Woods v. Morgan
This text of 72 F. App'x 725 (Woods v. Morgan) is published on Counsel Stack Legal Research, covering Court of Appeals for the Ninth Circuit primary law. Counsel Stack provides free access to over 12 million legal documents including statutes, case law, regulations, and constitutions.
Opinion
MEMORANDUM
Washington state prisoner El Trevino Woods appeals pro se the district court’s denial of his 28 U.S.C. § 2254 habeas corpus petition, which challenges his convictions for murder, attempted murder, and assault. We have jurisdiction pursuant to 28 U.S.C. § 2253(a). Reviewing de novo, [726]*726Alvarado v. Hill, 252 F.3d 1066, 1068 (9th Cir.2001), we affirm.
Woods contends that his rights under the Confrontation Clause were violated when the trial court precluded admission of the gang affiliations of the state’s witnesses on cross-examination. However, the Washington Court of Appeals concluded that, given the apparent nature of Woods’s intended use of this evidence and the fact that Woods was able to impeach these witnesses by other means, the trial court’s decision was a proper exercise of that court’s discretion to limit introduction of unfairly prejudicial evidence.
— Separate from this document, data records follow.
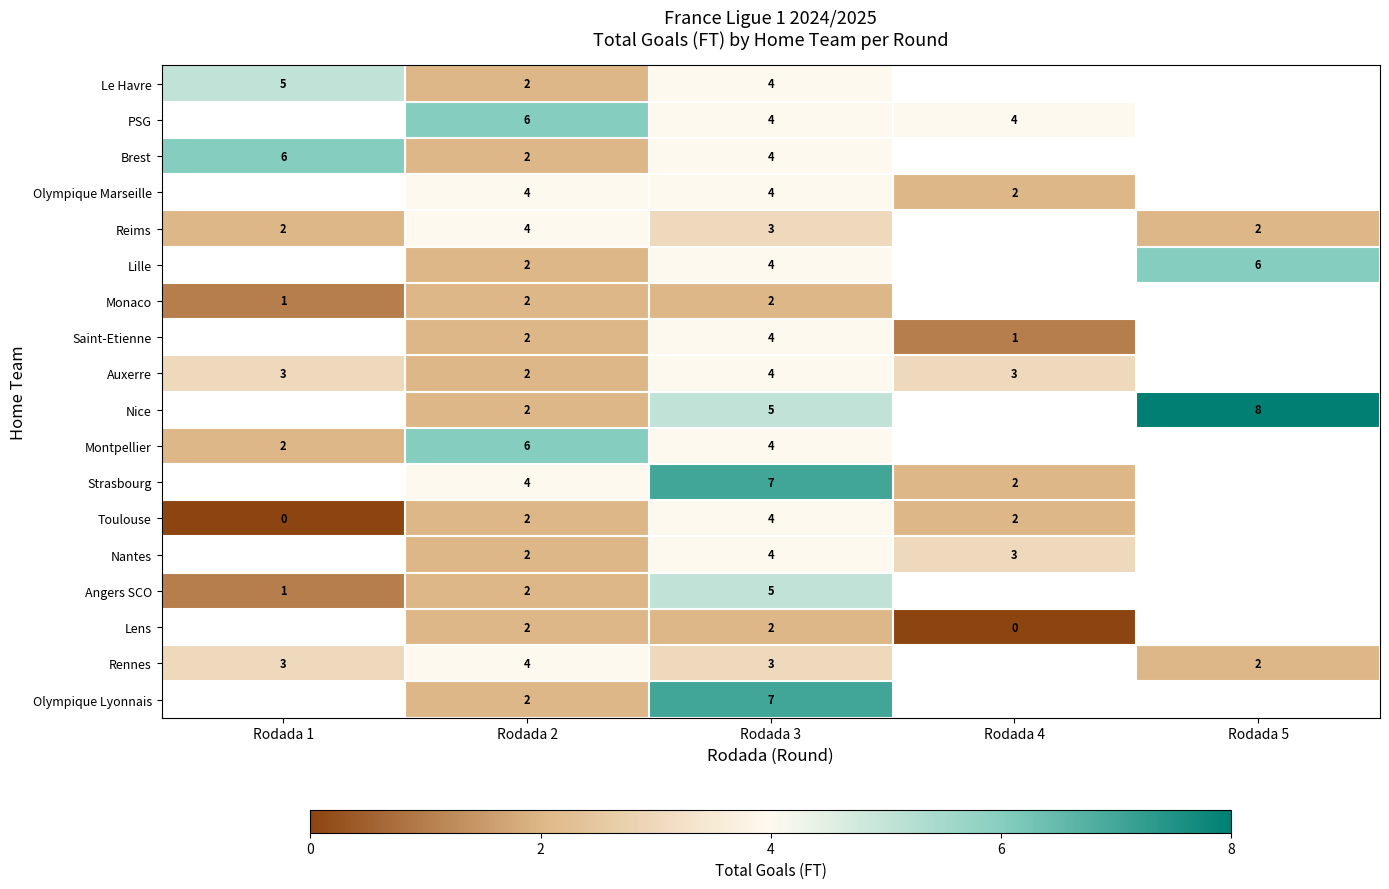

True or false: PSG has a value of 6 at Rodada 2.

True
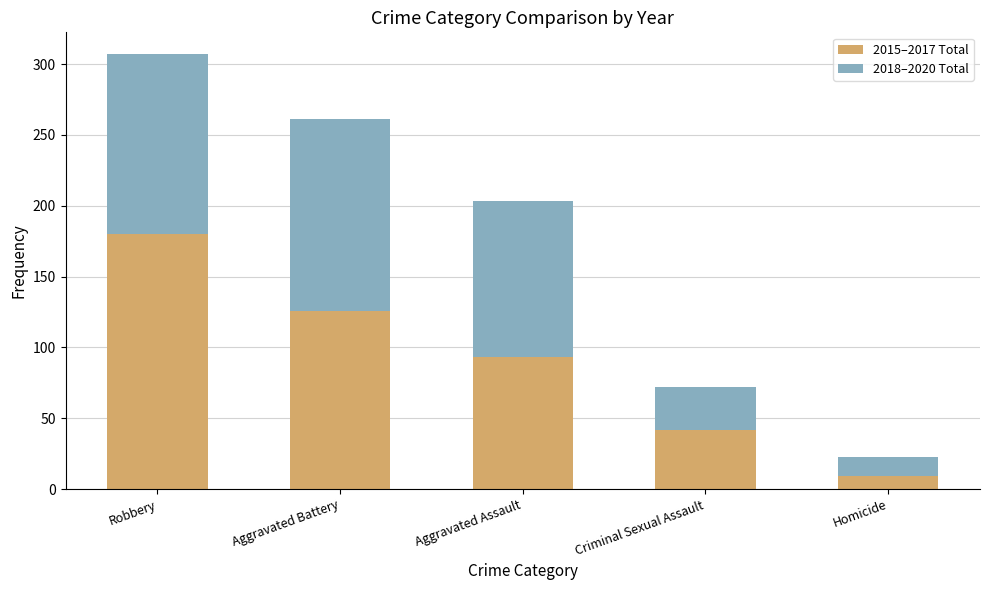

Where is 2015–2017 Total nearest to the value 94?

Aggravated Assault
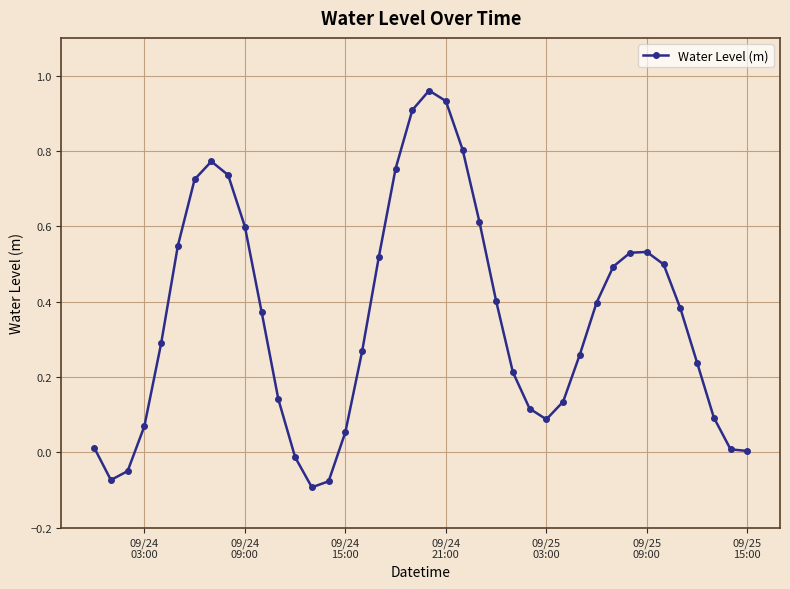

How many series are shown in this chart?

1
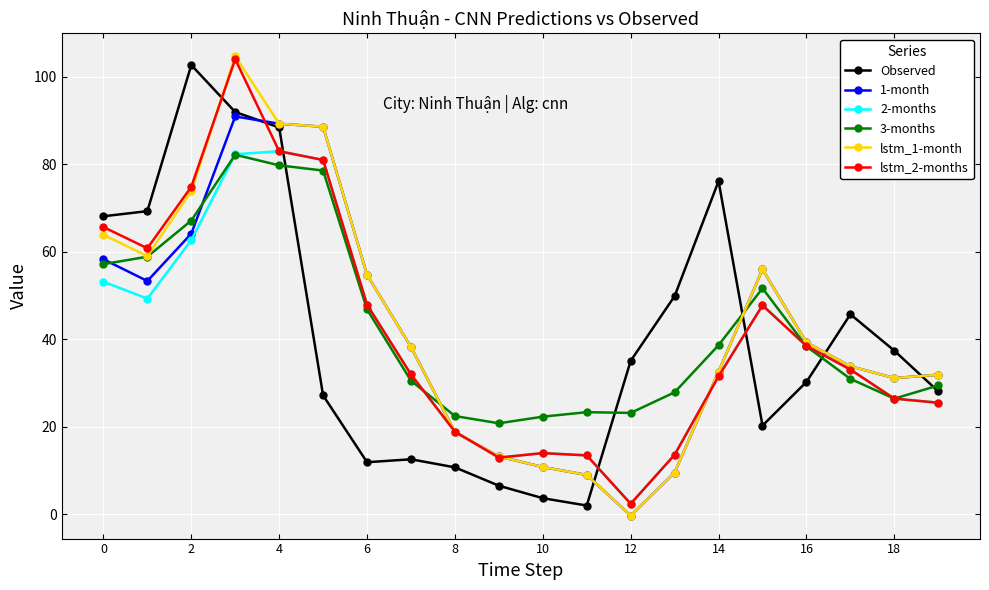

What is the maximum value for 3-months?

82.2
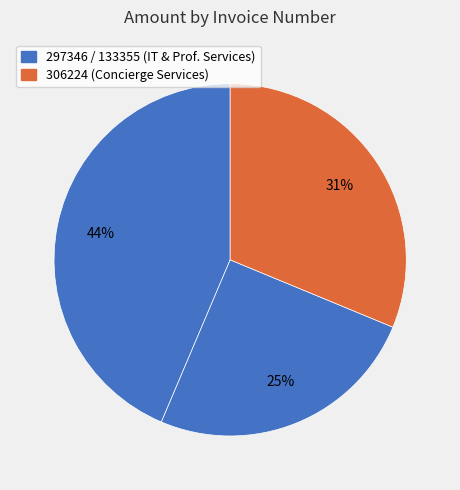

How many segments does this pie chart have?

3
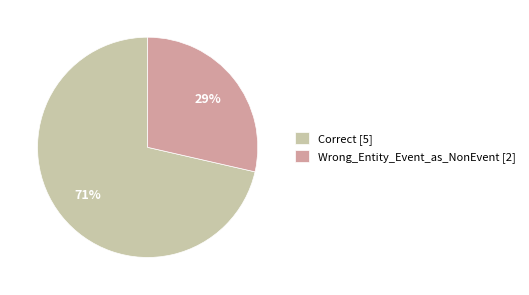

Does any single category account for the majority?

Yes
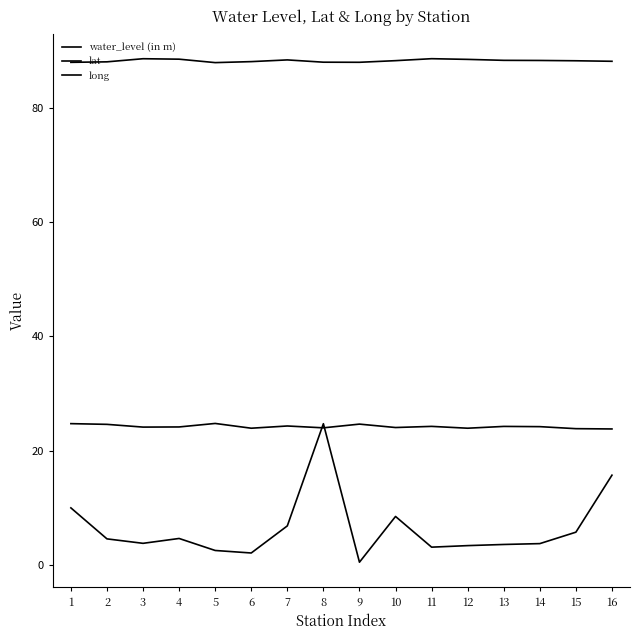

Count the number of data series in this chart.

3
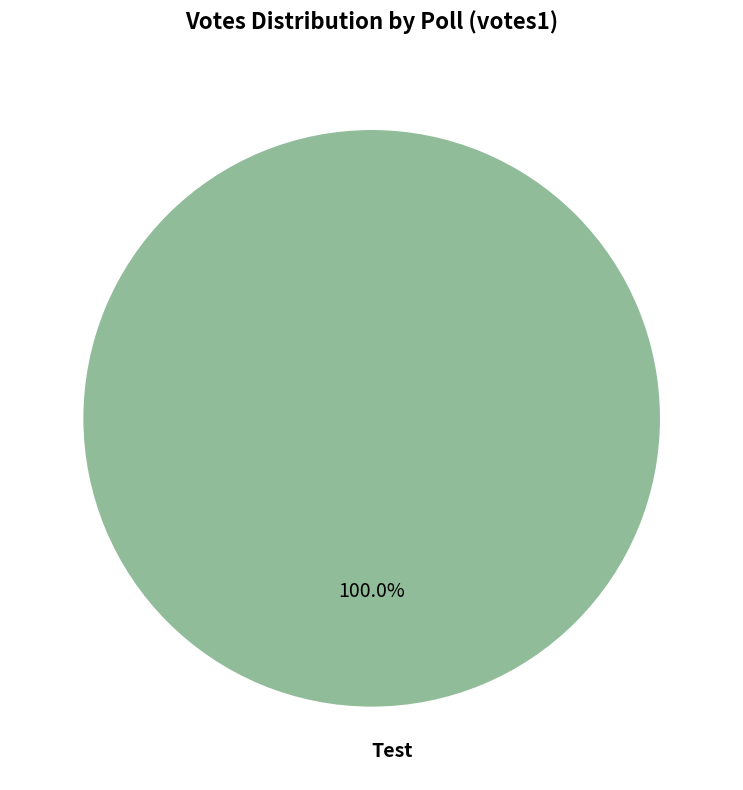

Is Test the majority of the pie?

Yes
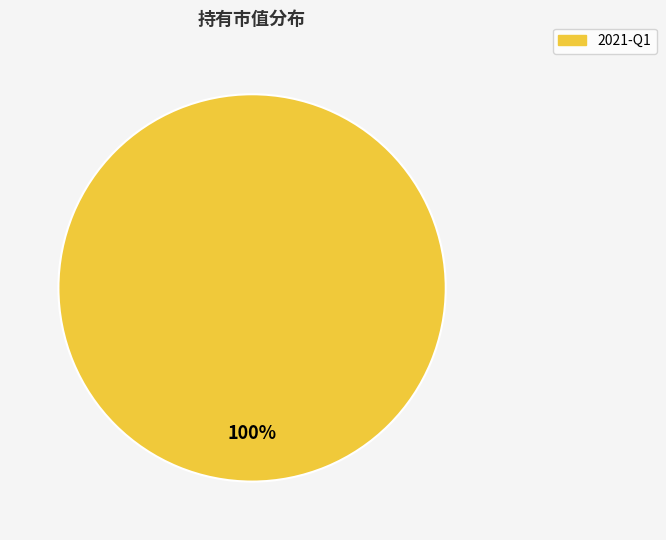

How many segments does this pie chart have?

1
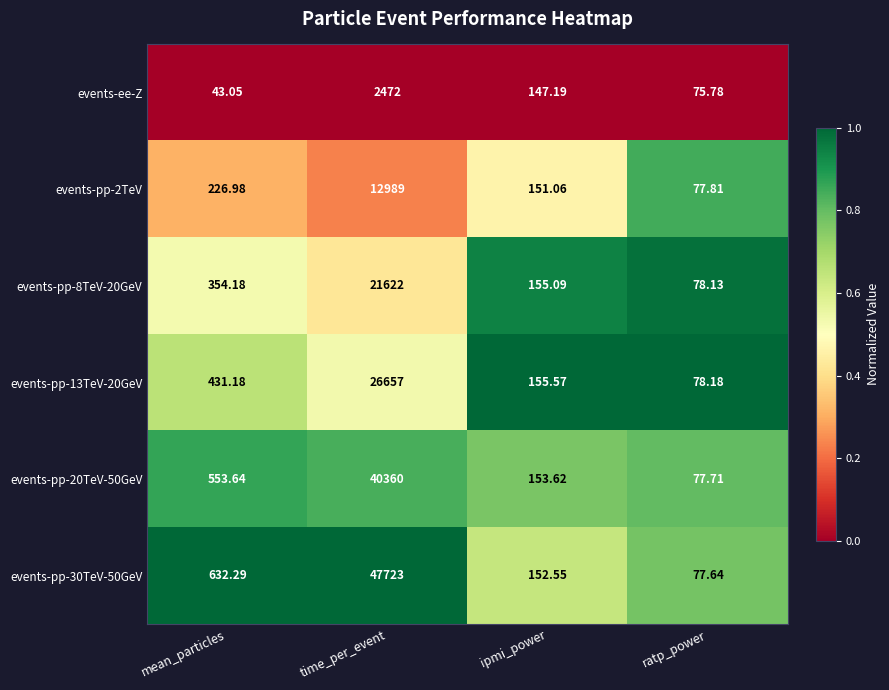

At which category is the sum across all series the highest?

time_per_event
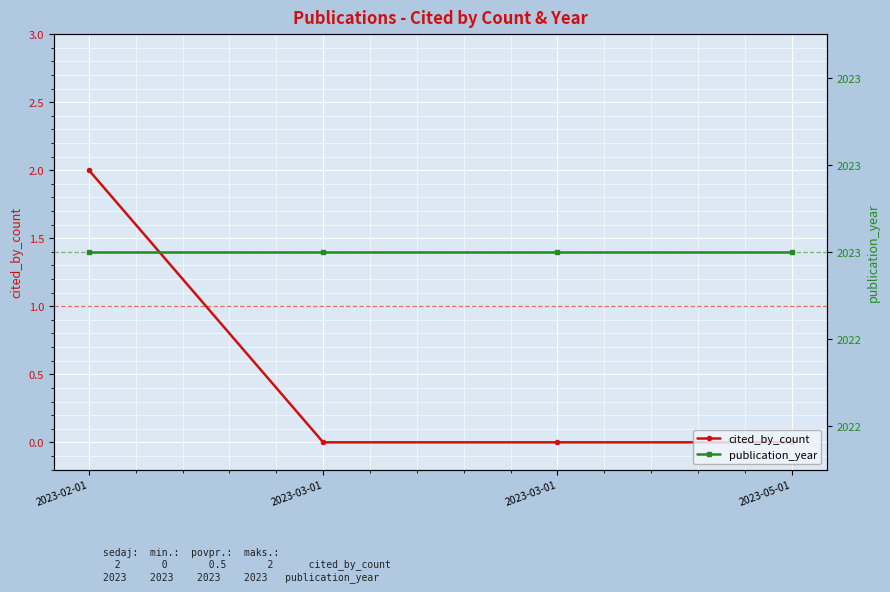

True or false: cited_by_count and publication_year cross at least once.

False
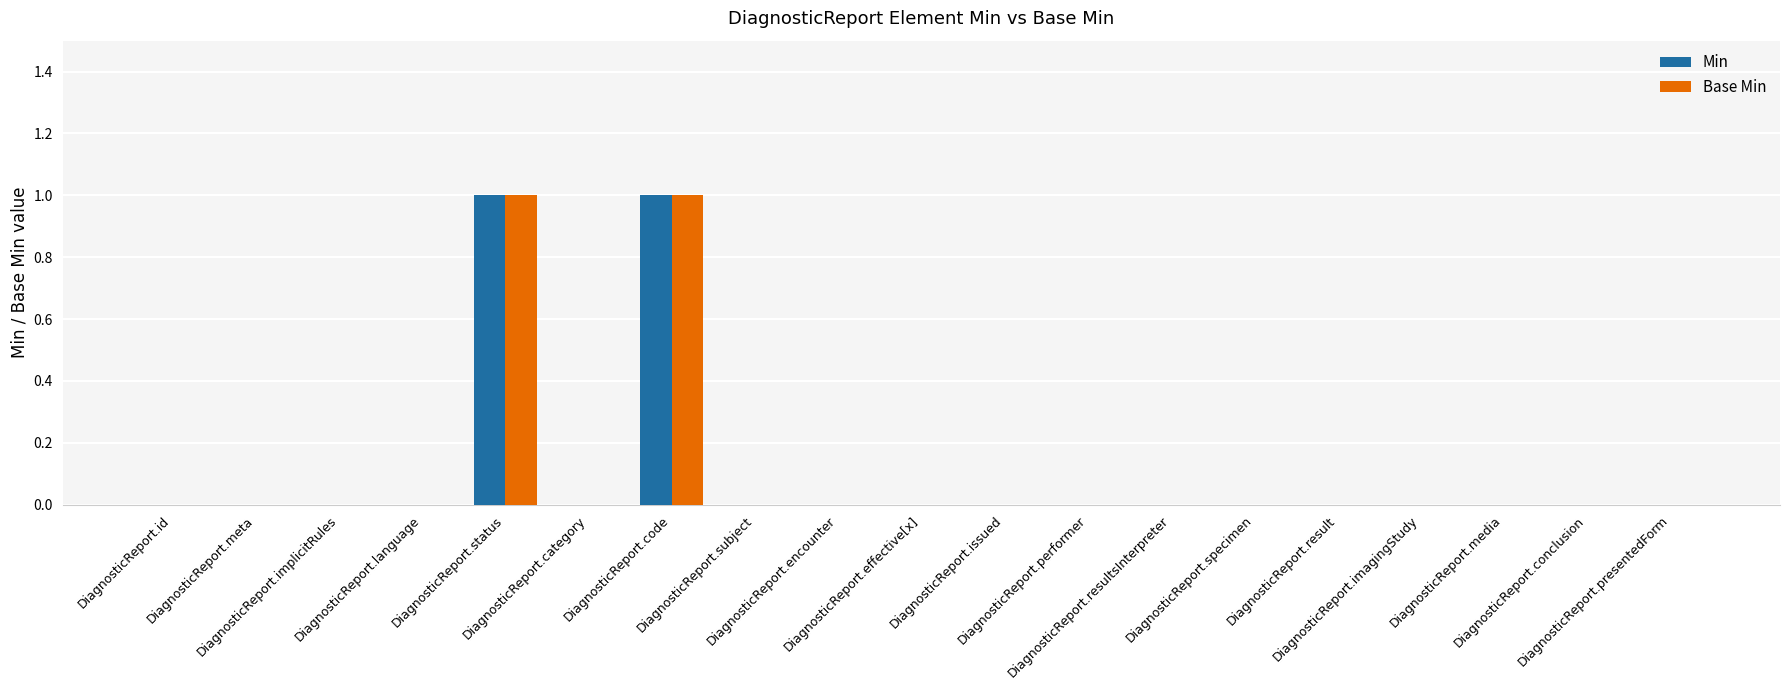

Reading left to right, transcribe all the data shown in this chart.

Min: 0	0	0	0	1	0	1	0	0	0	0	0	0	0	0	0	0	0	0
Base Min: 0	0	0	0	1	0	1	0	0	0	0	0	0	0	0	0	0	0	0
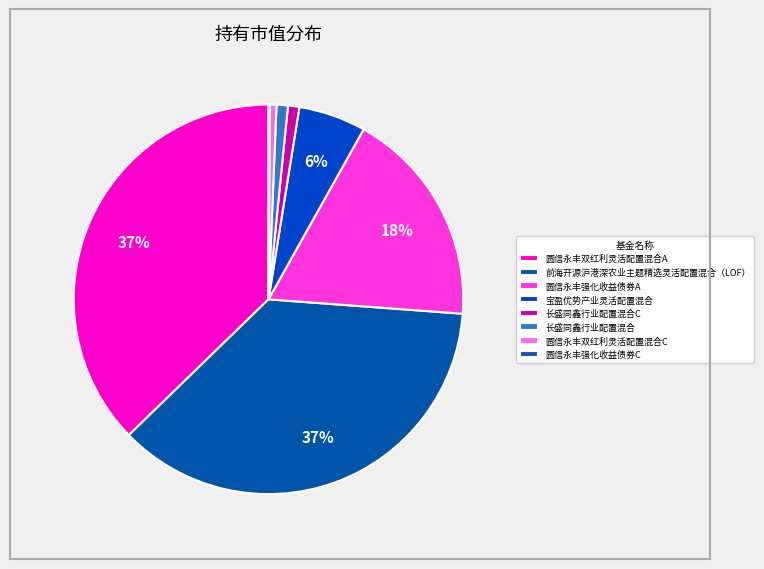

How many segments does this pie chart have?

8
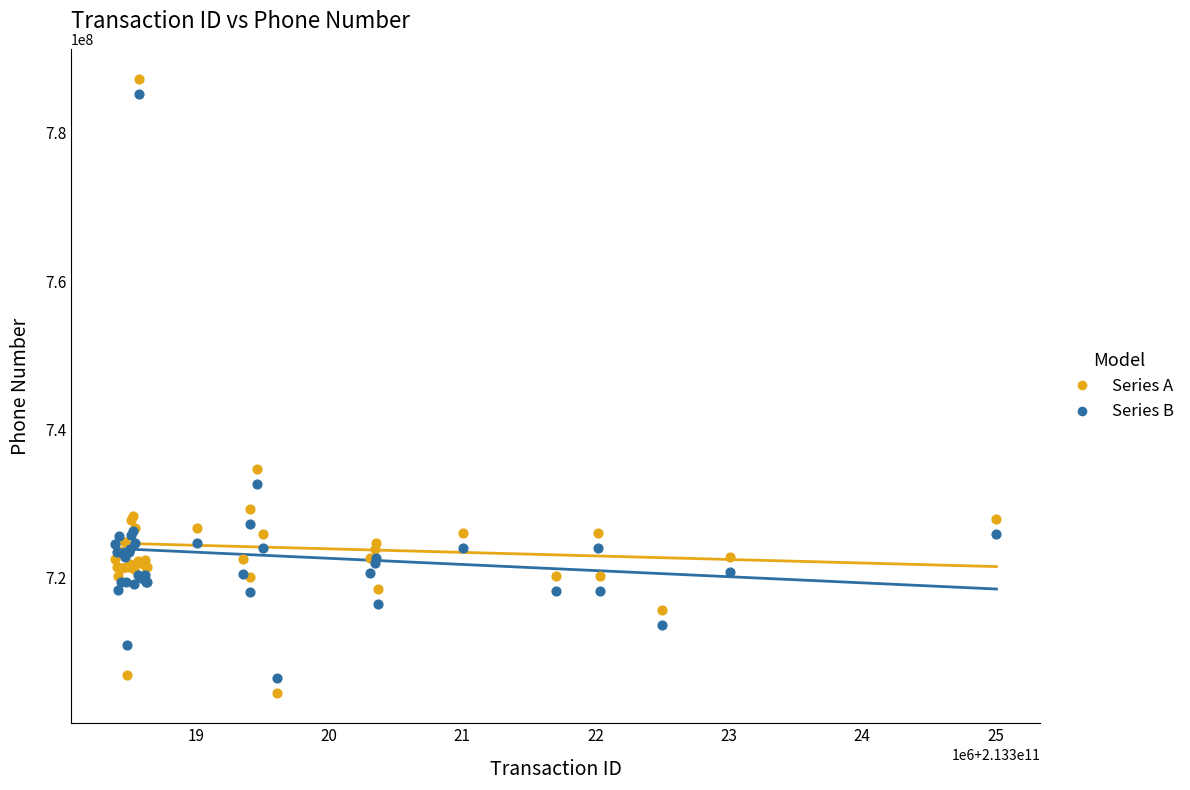

Across all series, what Y value is closest to 745868022?

734699765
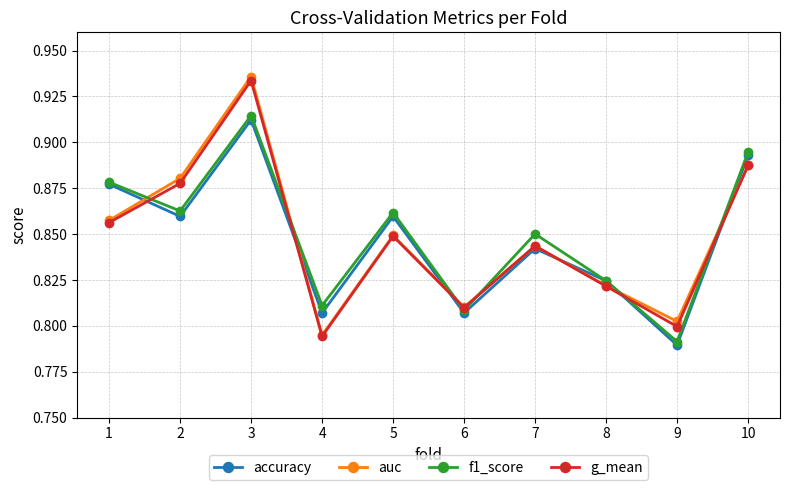

In g_mean, how many points are higher than both neighbors (excluding endpoints)?

3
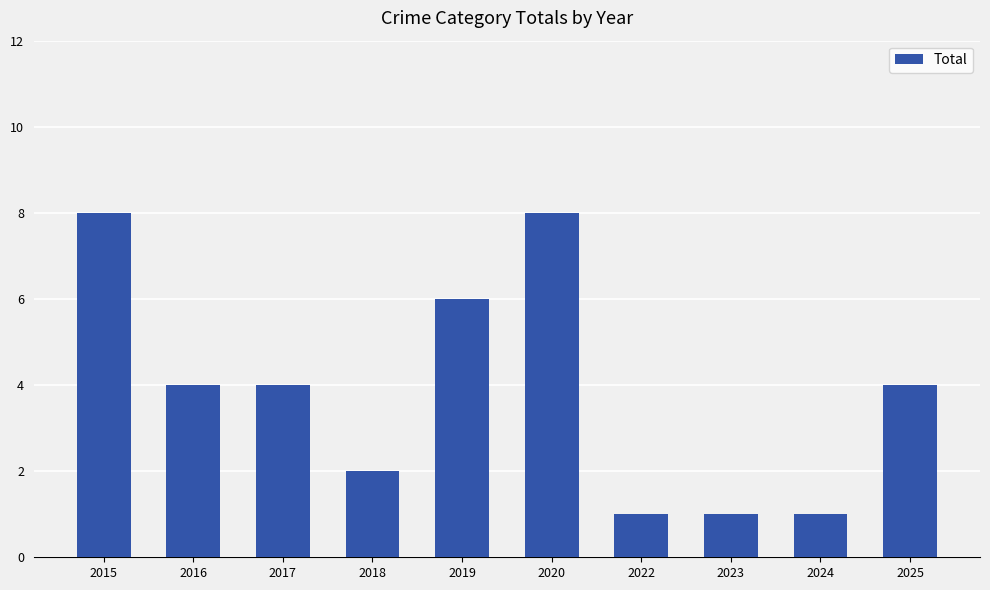

Reading right to left, list all the values displayed in this chart.

2025=4	2024=1	2023=1	2022=1	2020=8	2019=6	2018=2	2017=4	2016=4	2015=8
That conclusion was not contrary to or an unreasonable application of federal law as clearly established by the Supreme Court. See 28 U.S.C. § 2254(d)(1); Delaware v. Van Arsdall, 475 U.S. 673, 679, 106 S.Ct. 1431, 89 L.Ed.2d 674 (1986) (stating that trial judges retain “wide latitude” to place limits on cross-examination to alleviate unfair prejudice and that the Confrontation Clause is not violated by reasonable such limitations). The district court therefore properly denied Woods’s petition.1
AFFIRMED.
This disposition is not appropriate for publication and may not be cited to or by the courts of this circuit except as provided by Ninth Circuit Rule 36-3.